For the show's 19th edition in 1990, festivities were moved to Directors Guild of America headquarters in Los Angeles -- a step up in prestige for all involved -- and industry members expanded their involvement in production of the ceremony.
"There was wine and hors d'oeuvres, and it became a night you wanted to be a part of -- you wanted to be a part of the club," Israel says. "It was headed in the right direction." The Key Art Awards would spend nine years at the DGA.
The 1990 competition also saw the addition of a distinct category for TV spots, with entries for "Batman," "Glory" and "The War of the Roses" taking honors that year and the latter winning the best of show trailer laurel.
By 1993, the judging process also was being transformed. Gone was a small group drawn from inside and outside the business; going forward, judging would be done by a panel drawn exclusively from within the marketing industry -- a true jury of peers. The 1993 panel included 35 preliminary and 12 final judges; that total has grown to more than 300 for this year's program.
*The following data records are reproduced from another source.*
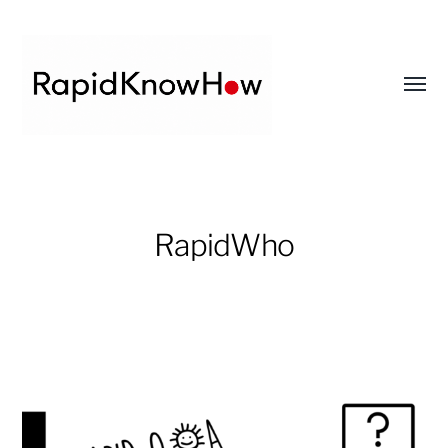
Toggl
menu
RapidKnowHow
-
DECISION
RapidWho
MASTER
™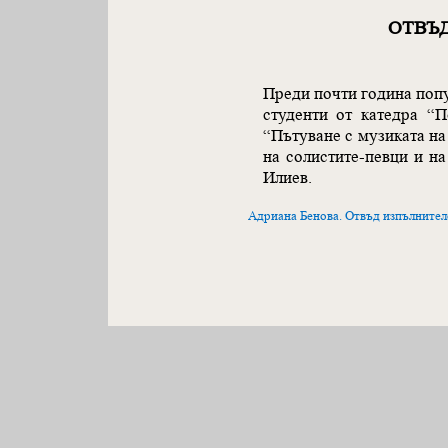
ОТВЪ
Преди почти година попу
студенти от катедра “
“Пътуване с музиката на
на солистите-певци и на
Илиев.
Адриана Бенова. Отвъд изпълнител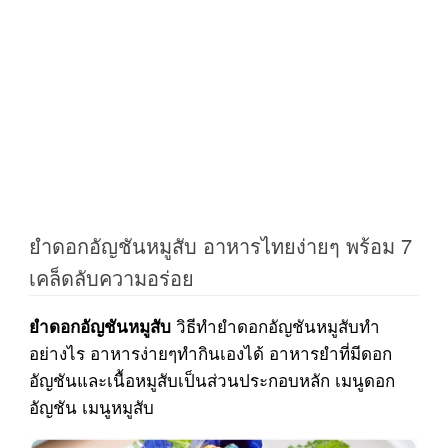
ยำดอกอัญชันหมูสับ อาหารไทยง่ายๆ พร้อม 7
เคล็ดลับความอร่อย
วิธีทำยำดอกอัญชันหมูสับทำ
ยำดอกอัญชันหมูสับ
อย่างไร อาหารง่ายๆทำกินเองได้ อาหารยำที่มีดอก
อัญชันและเนื้อหมูสับเป็นส่วนประกอบหลัก เมนูดอก
อัญชัน เมนูหมูสับ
"Every year, the goal was that particular year," then-editor-in-chief and publisher Robert J. Dowling says of the work of the advisory board and those participating in the show. "I never said to myself, 'Fifteen years from now, this is going to be significant.' The board, every time we met, talked about the validity, the efficacy (of it). When we talked about judging, it had to be the right people; it was all about the seriousness and the validity of what those people did."
As the first wave of the home-video revolution rolled over Hollywood during the late 1980s, the Key Art Awards took note by adding a Video Point of Sale category in 1989 and an award for video packaging the following year. After briefly being removed from the competition, video returned in 2003 with categories for posters, spots and packaging.
"That was a big broadening of the base of the community because it brought in a whole other group of studio executives and creative boutiques that specialized in that sort of advertising," Kaiser says.
The program has been tuned further during recent years. An Internet category was added in 1999 (Sony's "The Mask of Zorro" site was the first winner), and co-branded print and audiovisual categories were added in 2004, as were special-recognition sections for the crafts of trailer motion graphics and copywriting.
Looking toward the industry's future, the Key Art Awards established an annual student competition in 2002 to reach out to design and marketing students who might wish to enter the field. Under the guidance of Jeffrey Bacon, the competition has attracted entries from a growing list of schools.
In reaching out to the next generation of marketers, honoring the industry's pioneers and working hand in hand with those in the industry today, the Key Art Awards for 35 years have sought to shine a light on the art and craft of movie marketing.
"Through The Reporter's sponsorship and attention to it and the efforts of a lot of people in the community, it turned into something that had a lot of cachet and became a major event in the calendar year for everybody that does it," Kaiser says.
Now ensconced at the Kodak Theatre and enjoying the benefits of increased exposure for the community, the Key Art Awards look to the future.
"As we celebrate the 35-year anniversary of the Key Art Awards, we also celebrate 35 years of extraordinary movie marketing," says Tony L. Uphoff, publisher of The Hollywood Reporter. "Movie marketing has become a massive global industry unto itself that also has a huge impact on popular culture. As we look forward, the Key Art Awards will continue to acknowledge excellence in the creative art of movie marketing and serve as the environment for nurturing and serving the extraordinary creative community that creates it."